パソコンやスマートフォンの画面を見続けて作業する際の注意点

原直人教授

パソコンやスマートフォンの画面を見続けて作業する際の注意点 原直人教授

 テレビ会議やオンライン飲み会、オンライン授業-。新型コロナウイルス感染拡大の影響で、以前よりもスマートフォンやパソコンなどのデジタル機器を使う機会が増えた。そこで気になるのが、画面を見続ける目への負担。眼科医で、国際医療福祉大保健医療学部の原直人(はらなおと)教授(57)は「適切な対策を行って、目の疲れやドライアイなどのトラブルをしっかり予防してほしい」と呼び掛けている。

 原教授によると、発光ダイオード(LED)を使用したパソコンやテレビ、スマホなどの画面からは、ブルーライトが多く放射されている。

 そもそもブルーライトとは、目の奥まで届く非常に強いエネルギーの光を指す。

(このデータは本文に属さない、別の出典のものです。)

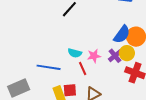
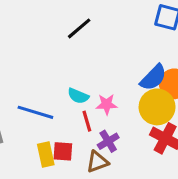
yellow circle: (127, 53) -> (157, 107), size x1.5
purple cross: (115, 56) -> (108, 141), moved

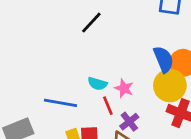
blue semicircle: (153, 77) -> (164, 59), turned -60
pink star: (107, 104) -> (124, 88), turned 30

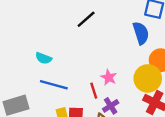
blue semicircle: (164, 59) -> (141, 33), moved
cyan semicircle: (97, 84) -> (44, 58), moved

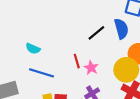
black line: (86, 19) -> (96, 33), moved
red line: (94, 91) -> (77, 61), moved

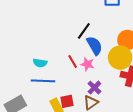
blue semicircle: (121, 29) -> (94, 46), moved
cyan semicircle: (33, 49) -> (40, 63), moved

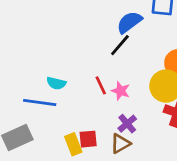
blue semicircle: (94, 46) -> (129, 22), moved, turned -102
blue line: (43, 81) -> (40, 102), moved

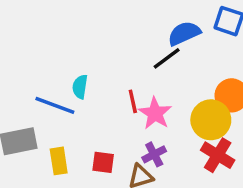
cyan semicircle: (56, 83) -> (80, 87), turned 72
pink star: (121, 91) -> (155, 113), size x1.4
yellow rectangle: (73, 144) -> (59, 161), moved

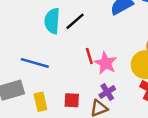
black line: (167, 58) -> (75, 21), moved
cyan semicircle: (80, 87) -> (52, 21), moved, size x1.5

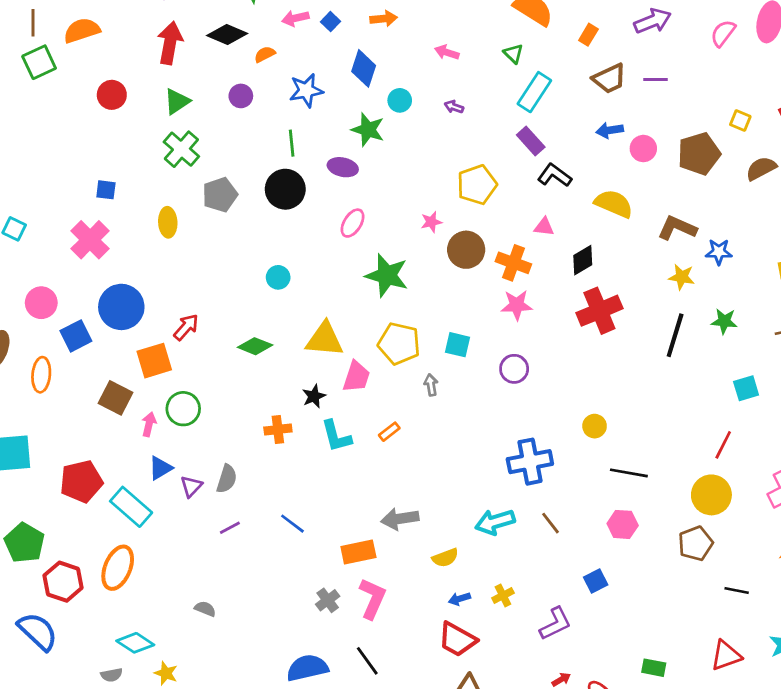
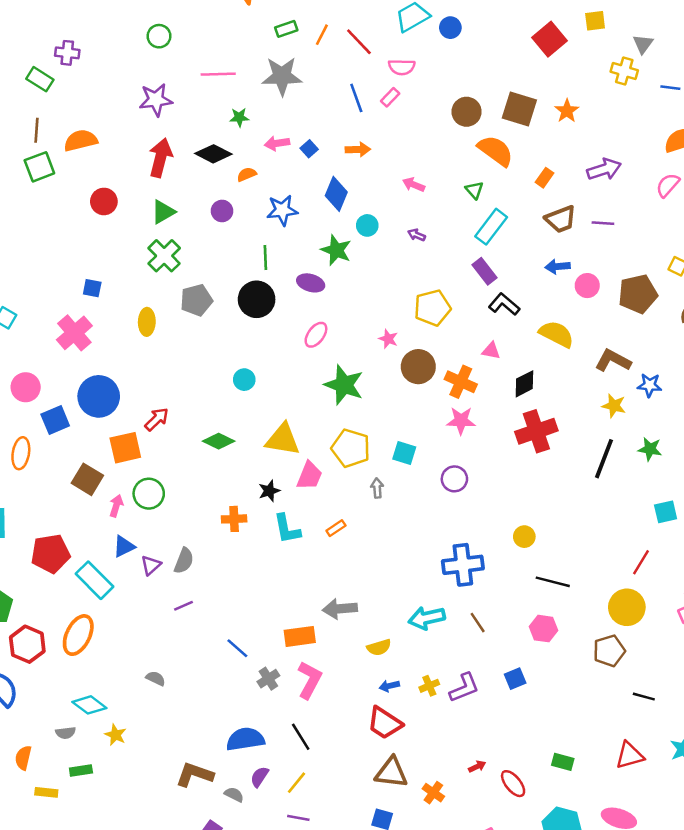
pink star: (431, 222) -> (388, 339), turned 30
blue line: (292, 524) -> (237, 648), moved
purple L-shape: (555, 624) -> (464, 688), moved

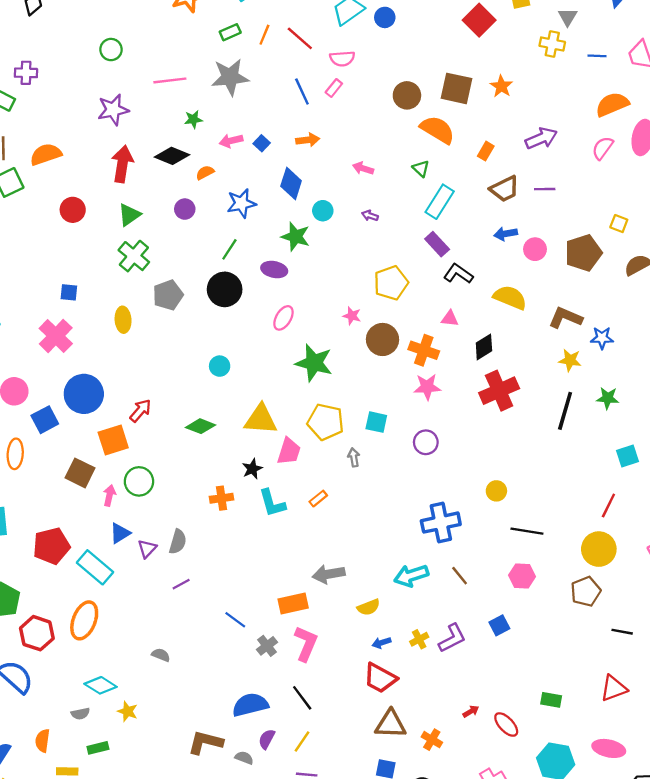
green line: (265, 258) -> (229, 249), turned 40

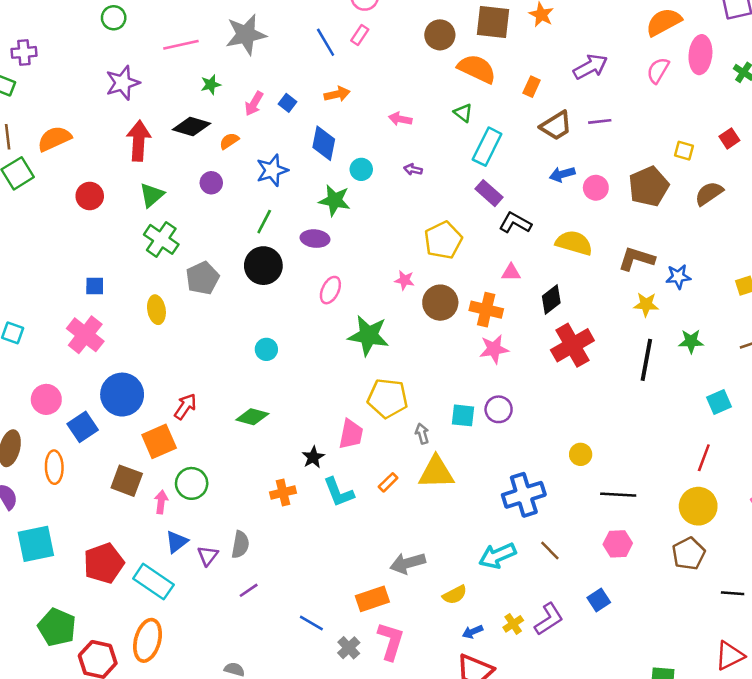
pink arrow: (231, 141) -> (254, 104), turned -40
yellow triangle: (261, 419) -> (436, 472), moved
cyan square: (376, 422) -> (463, 415), moved

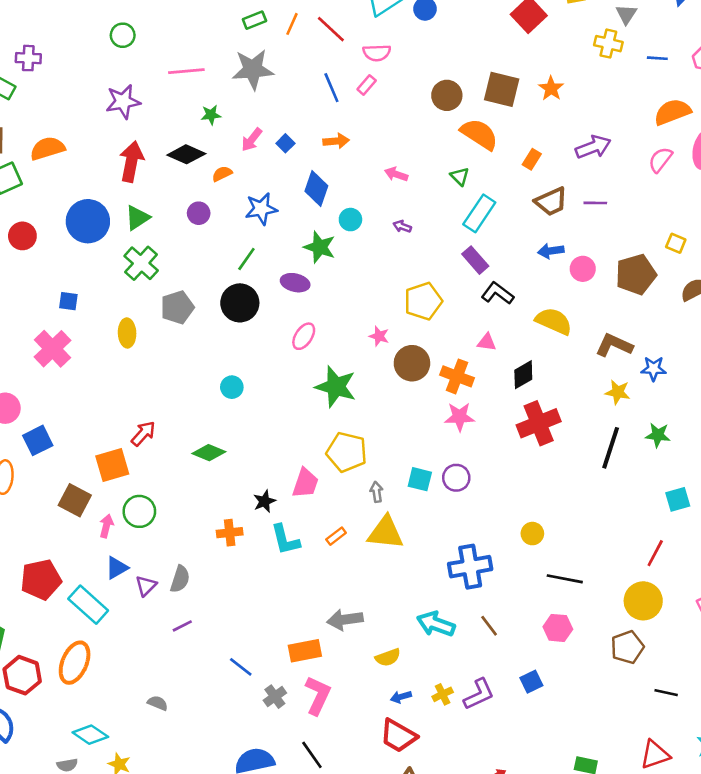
red circle: (90, 196) -> (22, 236), moved
blue circle: (122, 395) -> (88, 221), moved
cyan arrow: (497, 556) -> (436, 624), turned 36

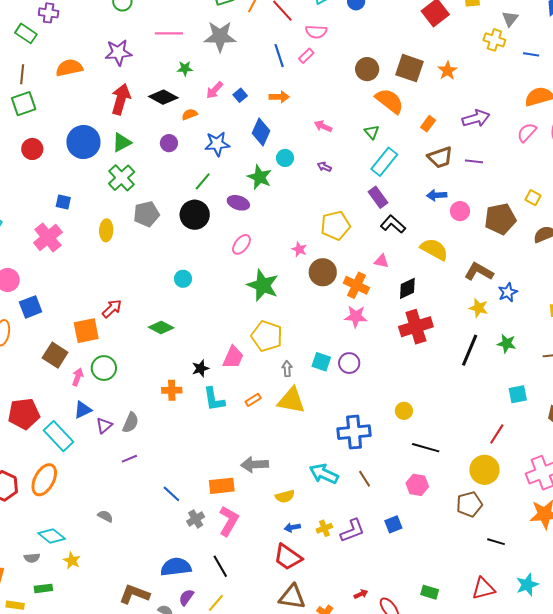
orange semicircle: (47, 148) -> (69, 68), moved
blue star: (653, 369) -> (508, 292), turned -30

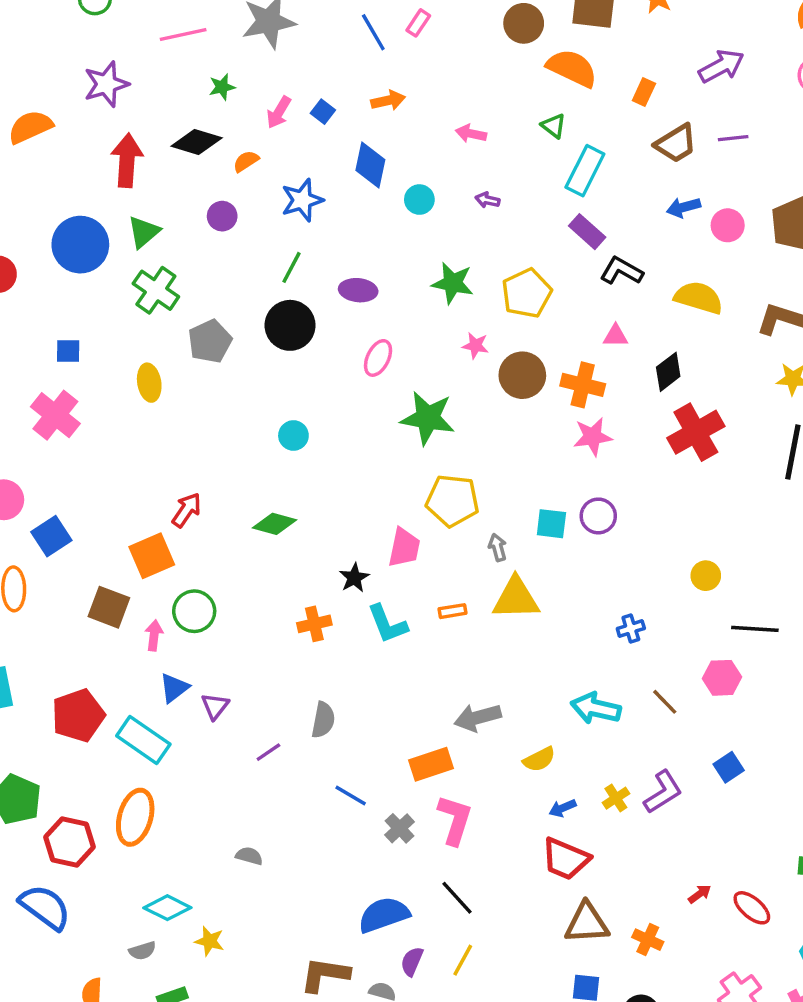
green star: (260, 177) -> (453, 283), moved
orange rectangle: (253, 400) -> (452, 611), turned 35
gray semicircle: (131, 423) -> (323, 720), moved
blue cross: (354, 432) -> (631, 628), size x0.5
pink hexagon: (417, 485) -> (722, 678), moved

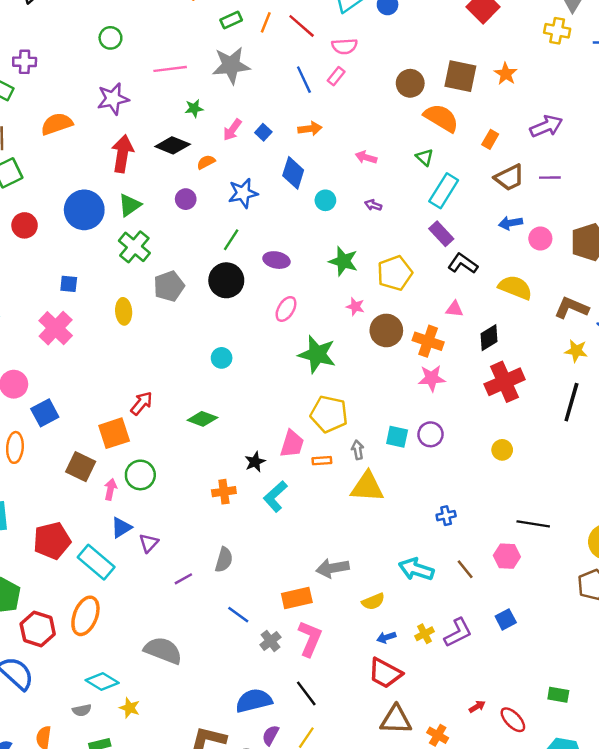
yellow circle: (706, 576) -> (502, 450), moved
orange rectangle: (452, 611) -> (322, 461), moved
cyan L-shape: (387, 624) -> (275, 496), turned 64
gray semicircle: (249, 856) -> (163, 650), size x2.0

パソコンやスマホなどの画面を見続けると、このブルーライトを浴び続けることになり、目の疲れや頭痛を引き起こすといわれている。

 加えて、デジタル機器を使った作業のし過ぎは、ドライアイのリスクも増加させる。通常は1分間に20回ほどのまばたきをしているが、デジタル機器を使った作業中は「まばたきが1分間で通常時の3分の1に当たる6回ほどに減ってしまう」と原教授。集中していると、交感神経が活性化するため、涙も出にくくなる。

 こうした影響を最小限にとどめるには、適切な度数の眼鏡を使って目に必要以上の負担を掛けないことや、パソコンの場合は50センチ、スマホは30センチ以上、その画面から離れて使用することなどの対策をする必要がある。

 特にスマホは、パソコンよりも無意識に画面へ顔を近づけてしまう人が多い。意識して画面と適切な距離を保つことが大切だ。

 作業時間も1時間を超えたら10分間の休憩を取り、画面は明るくなりすぎないように設定する。ブルーライトは刺激が強く寝付きや睡眠に影響を及ぼすこともあるため、就寝前はデジタル機器の使用を控えよう。

 原教授は「技術の発達によって、目に対する刺激は昔よりも増えている。最近は小さい子どももスマホを使っており、利便性を追い求めるだけでなく、目や体への影響を考えながら、デジタル機器を使用していく必要がある」と話している。